[Collected data entries]
::::::::
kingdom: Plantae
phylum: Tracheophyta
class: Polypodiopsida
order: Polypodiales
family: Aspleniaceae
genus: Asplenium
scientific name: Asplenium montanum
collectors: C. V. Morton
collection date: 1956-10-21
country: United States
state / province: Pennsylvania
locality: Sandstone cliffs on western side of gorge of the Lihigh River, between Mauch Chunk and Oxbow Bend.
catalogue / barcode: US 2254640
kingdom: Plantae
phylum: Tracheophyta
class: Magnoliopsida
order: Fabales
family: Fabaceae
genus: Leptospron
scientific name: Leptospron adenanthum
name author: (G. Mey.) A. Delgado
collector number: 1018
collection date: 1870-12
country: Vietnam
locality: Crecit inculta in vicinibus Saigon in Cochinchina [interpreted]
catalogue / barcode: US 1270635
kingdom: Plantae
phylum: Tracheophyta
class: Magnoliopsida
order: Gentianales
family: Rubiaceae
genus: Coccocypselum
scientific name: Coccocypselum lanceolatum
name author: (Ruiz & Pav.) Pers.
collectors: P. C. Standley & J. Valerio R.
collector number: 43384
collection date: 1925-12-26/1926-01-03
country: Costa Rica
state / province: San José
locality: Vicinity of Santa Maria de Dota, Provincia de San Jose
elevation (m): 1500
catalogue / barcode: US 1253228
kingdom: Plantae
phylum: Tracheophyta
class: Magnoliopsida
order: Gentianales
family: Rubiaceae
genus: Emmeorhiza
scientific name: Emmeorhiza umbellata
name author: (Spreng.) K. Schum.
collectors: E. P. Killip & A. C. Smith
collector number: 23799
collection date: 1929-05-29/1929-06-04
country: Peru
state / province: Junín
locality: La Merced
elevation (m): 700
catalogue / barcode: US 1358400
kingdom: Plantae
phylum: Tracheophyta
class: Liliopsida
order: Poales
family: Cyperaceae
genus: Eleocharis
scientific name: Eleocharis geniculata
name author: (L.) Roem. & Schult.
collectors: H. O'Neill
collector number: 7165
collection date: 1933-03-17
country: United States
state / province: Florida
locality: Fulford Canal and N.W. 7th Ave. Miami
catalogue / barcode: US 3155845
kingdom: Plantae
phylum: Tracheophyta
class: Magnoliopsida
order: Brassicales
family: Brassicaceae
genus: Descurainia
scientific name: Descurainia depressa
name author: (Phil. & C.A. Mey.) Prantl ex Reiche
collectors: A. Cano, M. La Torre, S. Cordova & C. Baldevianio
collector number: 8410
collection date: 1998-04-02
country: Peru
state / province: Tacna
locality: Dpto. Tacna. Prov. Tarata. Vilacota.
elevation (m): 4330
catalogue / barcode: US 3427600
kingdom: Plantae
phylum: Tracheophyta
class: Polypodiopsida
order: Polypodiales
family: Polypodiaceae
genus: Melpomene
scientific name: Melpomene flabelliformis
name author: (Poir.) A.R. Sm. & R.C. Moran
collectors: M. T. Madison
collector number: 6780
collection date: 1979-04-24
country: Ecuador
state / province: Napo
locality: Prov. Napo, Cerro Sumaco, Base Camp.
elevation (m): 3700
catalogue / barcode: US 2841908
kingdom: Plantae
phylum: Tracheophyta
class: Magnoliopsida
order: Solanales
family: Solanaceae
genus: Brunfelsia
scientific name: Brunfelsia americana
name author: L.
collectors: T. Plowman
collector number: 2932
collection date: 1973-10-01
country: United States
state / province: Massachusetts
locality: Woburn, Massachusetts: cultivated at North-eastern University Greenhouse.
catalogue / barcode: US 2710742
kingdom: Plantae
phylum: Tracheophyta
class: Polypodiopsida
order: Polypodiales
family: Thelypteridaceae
::::::::
__THE PROBLEM__:
Reproduce every line of the material above verbatim, from the first entry through the last.

__RESPONSE TO THIS TASK__:
kingdom: Plantae
phylum: Tracheophyta
class: Polypodiopsida
order: Polypodiales
family: Aspleniaceae
genus: Asplenium
scientific name: Asplenium montanum
collectors: C. V. Morton
collection date: 1956-10-21
country: United States
state / province: Pennsylvania
locality: Sandstone cliffs on western side of gorge of the Lihigh River, between Mauch Chunk and Oxbow Bend.
catalogue / barcode: US 2254640
kingdom: Plantae
phylum: Tracheophyta
class: Magnoliopsida
order: Fabales
family: Fabaceae
genus: Leptospron
scientific name: Leptospron adenanthum
name author: (G. Mey.) A. Delgado
collector number: 1018
collection date: 1870-12
country: Vietnam
locality: Crecit inculta in vicinibus Saigon in Cochinchina [interpreted]
catalogue / barcode: US 1270635
kingdom: Plantae
phylum: Tracheophyta
class: Magnoliopsida
order: Gentianales
family: Rubiaceae
genus: Coccocypselum
scientific name: Coccocypselum lanceolatum
name author: (Ruiz & Pav.) Pers.
collectors: P. C. Standley & J. Valerio R.
collector number: 43384
collection date: 1925-12-26/1926-01-03
country: Costa Rica
state / province: San José
locality: Vicinity of Santa Maria de Dota, Provincia de San Jose
elevation (m): 1500
catalogue / barcode: US 1253228
kingdom: Plantae
phylum: Tracheophyta
class: Magnoliopsida
order: Gentianales
family: Rubiaceae
genus: Emmeorhiza
scientific name: Emmeorhiza umbellata
name author: (Spreng.) K. Schum.
collectors: E. P. Killip & A. C. Smith
collector number: 23799
collection date: 1929-05-29/1929-06-04
country: Peru
state / province: Junín
locality: La Merced
elevation (m): 700
catalogue / barcode: US 1358400
kingdom: Plantae
phylum: Tracheophyta
class: Liliopsida
order: Poales
family: Cyperaceae
genus: Eleocharis
scientific name: Eleocharis geniculata
name author: (L.) Roem. & Schult.
collectors: H. O'Neill
collector number: 7165
collection date: 1933-03-17
country: United States
state / province: Florida
locality: Fulford Canal and N.W. 7th Ave. Miami
catalogue / barcode: US 3155845
kingdom: Plantae
phylum: Tracheophyta
class: Magnoliopsida
order: Brassicales
family: Brassicaceae
genus: Descurainia
scientific name: Descurainia depressa
name author: (Phil. & C.A. Mey.) Prantl ex Reiche
collectors: A. Cano, M. La Torre, S. Cordova & C. Baldevianio
collector number: 8410
collection date: 1998-04-02
country: Peru
state / province: Tacna
locality: Dpto. Tacna. Prov. Tarata. Vilacota.
elevation (m): 4330
catalogue / barcode: US 3427600
kingdom: Plantae
phylum: Tracheophyta
class: Polypodiopsida
order: Polypodiales
family: Polypodiaceae
genus: Melpomene
scientific name: Melpomene flabelliformis
name author: (Poir.) A.R. Sm. & R.C. Moran
collectors: M. T. Madison
collector number: 6780
collection date: 1979-04-24
country: Ecuador
state / province: Napo
locality: Prov. Napo, Cerro Sumaco, Base Camp.
elevation (m): 3700
catalogue / barcode: US 2841908
kingdom: Plantae
phylum: Tracheophyta
class: Magnoliopsida
order: Solanales
family: Solanaceae
genus: Brunfelsia
scientific name: Brunfelsia americana
name author: L.
collectors: T. Plowman
collector number: 2932
collection date: 1973-10-01
country: United States
state / province: Massachusetts
locality: Woburn, Massachusetts: cultivated at North-eastern University Greenhouse.
catalogue / barcode: US 2710742
kingdom: Plantae
phylum: Tracheophyta
class: Polypodiopsida
order: Polypodiales
family: Thelypteridaceae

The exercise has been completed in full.